─── EXERCISE INPUTS ───

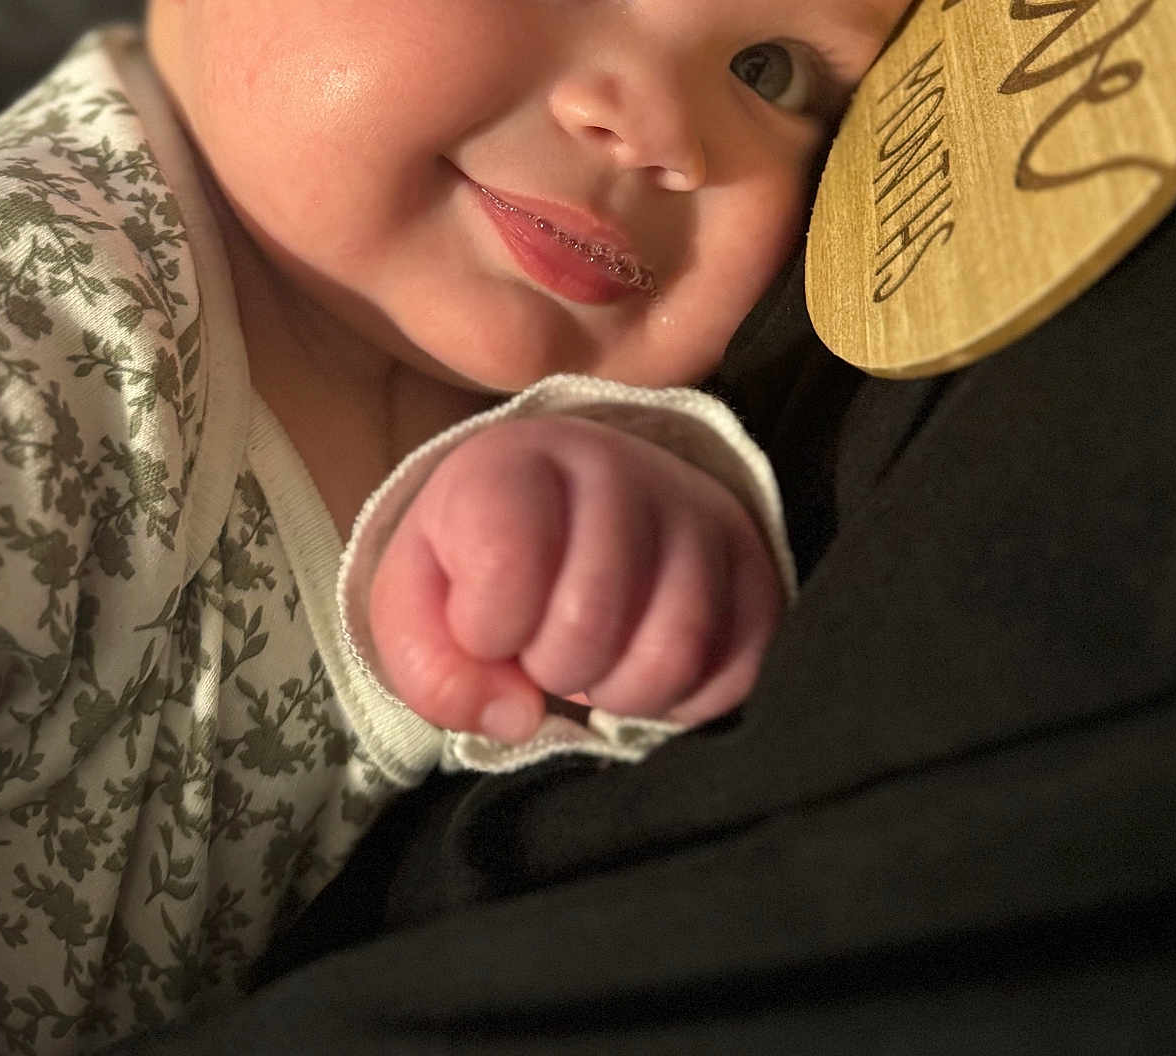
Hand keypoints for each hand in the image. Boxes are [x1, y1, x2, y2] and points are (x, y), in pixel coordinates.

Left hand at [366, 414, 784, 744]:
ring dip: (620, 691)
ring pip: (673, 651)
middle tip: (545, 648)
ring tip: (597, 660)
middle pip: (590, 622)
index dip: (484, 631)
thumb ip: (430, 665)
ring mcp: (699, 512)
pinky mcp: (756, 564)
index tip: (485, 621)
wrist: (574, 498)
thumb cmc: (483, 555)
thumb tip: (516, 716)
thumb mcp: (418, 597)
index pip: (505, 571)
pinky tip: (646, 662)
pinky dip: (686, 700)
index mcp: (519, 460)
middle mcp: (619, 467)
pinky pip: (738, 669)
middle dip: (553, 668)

───

WORK TO BE COMPLETED:
Output only the lines from the one that contains "ring tip: (597, 660)" through the last line of the data above, each restated exactly.

RESULT OF THIS TASK:
ring tip: (597, 660)
middle pip: (590, 622)
index dip: (484, 631)
thumb ip: (430, 665)
ring mcp: (699, 512)
pinky mcp: (756, 564)
index tip: (485, 621)
wrist: (574, 498)
thumb cmc: (483, 555)
thumb tip: (516, 716)
thumb mcp: (418, 597)
index pip: (505, 571)
pinky tip: (646, 662)
pinky dip: (686, 700)
index mcp: (519, 460)
middle mcp: (619, 467)
pinky pip: (738, 669)
middle dip: (553, 668)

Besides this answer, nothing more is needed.